I am laying in my bed, drifting slowly into blessed sleep and wandering in a cloud of hypnagogic dreams. Right before I am overcome by the void, it hits me. Some beautiful idea: the best song lyrics ever written, the most ingenious and compelling short story plot, the coolest comic book possible. I should write this down, I think, I have to write this down. No, it’s such an impossibly good idea, of course I’ll remember it, and sleep’s siren song is irresistible. In the morning, I remember having a great idea. I cannot remember what that great idea was. I am an idiot.
But I’m not a unique idiot. The mysterious state between waking and sleeping—called hypnagogia—has puzzled scientists, thinkers, and artists since time immemorial. It’s a sort of known quantity that the random half-dreams and playful free-associative thoughts of hypnagogia are a wellspring of creative inspiration. The trouble is if you fall into deep sleep afterwards—and you usually do—you’re not going to remember those flashes of brilliance. An MIT graduate student is trying to change that.
MIT master’s student Adam Horowitz has invented a device called Dormio as a way to harness the creative power of our dreams. Dormio has gone through a couple different generations, but essentially the way it works is this: a sensor measures some biometric tied to sleep states (e.g., muscle tone or eye movement) and tells a “robot” when you are in the hypnagogic state. The robot then says a word or phrase to prime your thinking. Yes, I have seen Inception. It was OK.
When the sensor detects that you are moving from hypnagogia to deep sleep, the robot says your name and lets you know that you are falling asleep. The goal is not to wake you up, it’s to keep you in a “suspended state of hypnagogia.” Once that state has been achieved, the robot asks you what you’re thinking about and records your answers.
In tests, all of the volunteer subjects reported seeing the prompt word in their dreams, this means, says Horowitz that they have invented a “kind of workable system for dream control.” That’s besides the point, though. Horowitz says that having conscious access to the thoughts of their dreams improved subjects’ creativity.
After three sessions with Dormio, subjects were asked to complete an “Alternative Uses Test,” in which they were asked to come up with alternative uses for the prompt word they were given by Dormio, as well as write a story about the prompt word. In this case it was “rabbit” or “fork.” A majority of people performed better on the Alternative Uses Test after the Dormio sessions and a majority also reported that the thoughts induced by Dormio felt more creative.

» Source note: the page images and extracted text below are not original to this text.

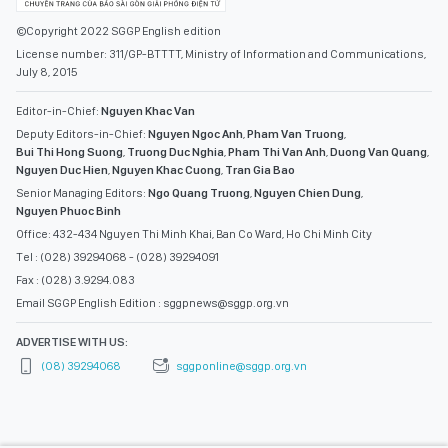
©Copyright 2022 SGGP English edition
License number: 311/GP-BTTTT, Ministry of Information and Communications,
July 8, 2015
Editor-in-Chief:
Nguyen Khac Van
Deputy Editors-in-Chief:
Nguyen Ngoc Anh
,
Pham Van Truong
,
Bui Thi Hong Suong
,
Truong Duc Nghia
,
Pham Thi Van Anh
,
Duong Van Quang
,
Nguyen Duc Hien
,
Nguyen Khac Cuong
,
Tran Gia Bao
Senior Managing Editors:
Ngo Quang Truong
,
Nguyen Chien Dung
,
Nguyen Phuoc Binh
Office: 432-434 Nguyen Thi Minh Khai, Ban Co Ward, Ho Chi Minh City
Tel : (028) 39294068 - (028) 39294091
Fax : (028) 3.9294.083
Email SGGP English Edition : sggpnews@sggp.org.vn
ADVERTISE WITH US:
(08) 39294068
sggponline@sggp.org.vn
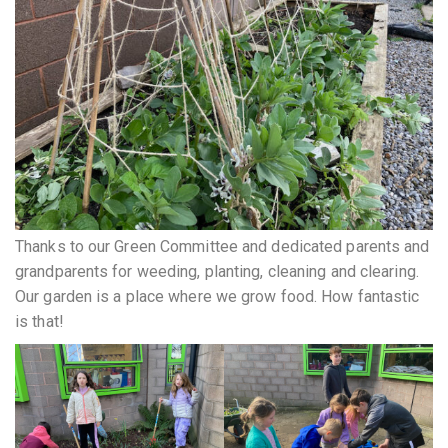
Thanks to our Green Committee and dedicated parents and
grandparents for weeding, planting, cleaning and clearing.
Our garden is a place where we grow food. How fantastic
is that!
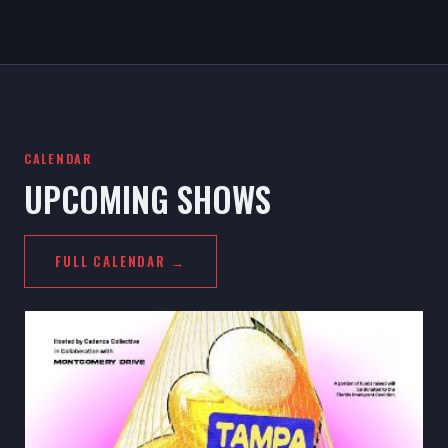
CALENDAR
UPCOMING SHOWS
FULL CALENDAR →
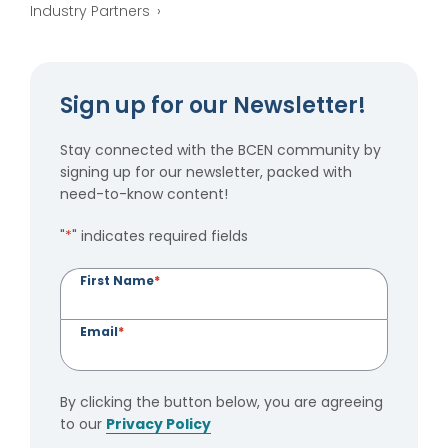
Industry Partners
Sign up for our Newsletter!
Stay connected with the BCEN community by
signing up for our newsletter, packed with
need-to-know content!
"
*
" indicates required fields
First Name
*
Email
*
By clicking the button below, you are agreeing
to our
Privacy Policy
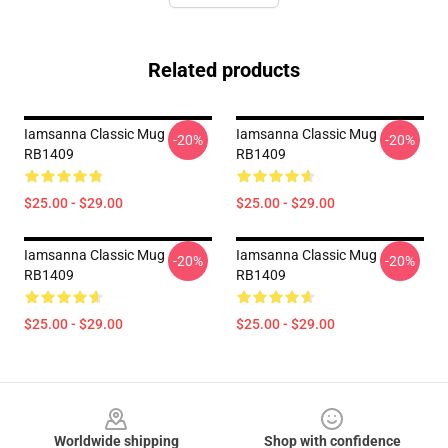
Related products
Iamsanna Classic Mug
Iamsanna Classic Mug
-20%
-20%
RB1409
RB1409
$25.00 - $29.00
$25.00 - $29.00
Iamsanna Classic Mug
Iamsanna Classic Mug
-20%
-20%
RB1409
RB1409
$25.00 - $29.00
$25.00 - $29.00
Footer
Worldwide shipping
Shop with confidence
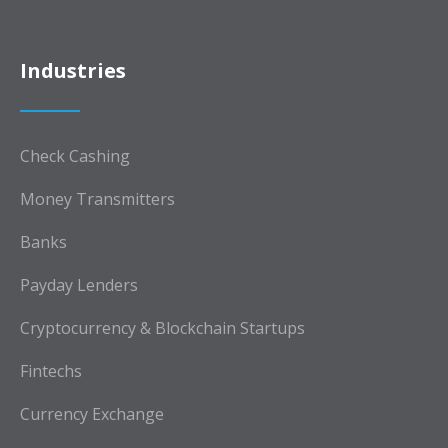
Industries
Check Cashing
Money Transmitters
Banks
Payday Lenders
Cryptocurrency & Blockchain Startups
Fintechs
Currency Exchange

The volunteers also spent an average of 158 seconds longer working on their stories after the Dormio sessions than before.
It’s a kind of 21st century riff on an old technique. Thomas Edison was also fascinated by hypnagogia and used a rudimentary version of the same technique. In Edison’s case, he would fall asleep holding steel balls in his hand. When he was falling into deep sleep his grip would loosen and the balls would fall to the floor, waking him up. Others throughout history have used different techniques for the same ends.
Horowitz intends on making Dormio available and inexpensive to the public, and it’s interesting to think of a wave of innovation in creativity itself on the rise. With things like the rising popularity of LSD microdosing among scientists and tech people, increased practicing of lucid dreaming, and an easy to use hypnagogia harnessing machine on the way, is it possible we could see an increase in pure human creativity in the near future? That could do nothing but good, and maybe it’s exactly what we need.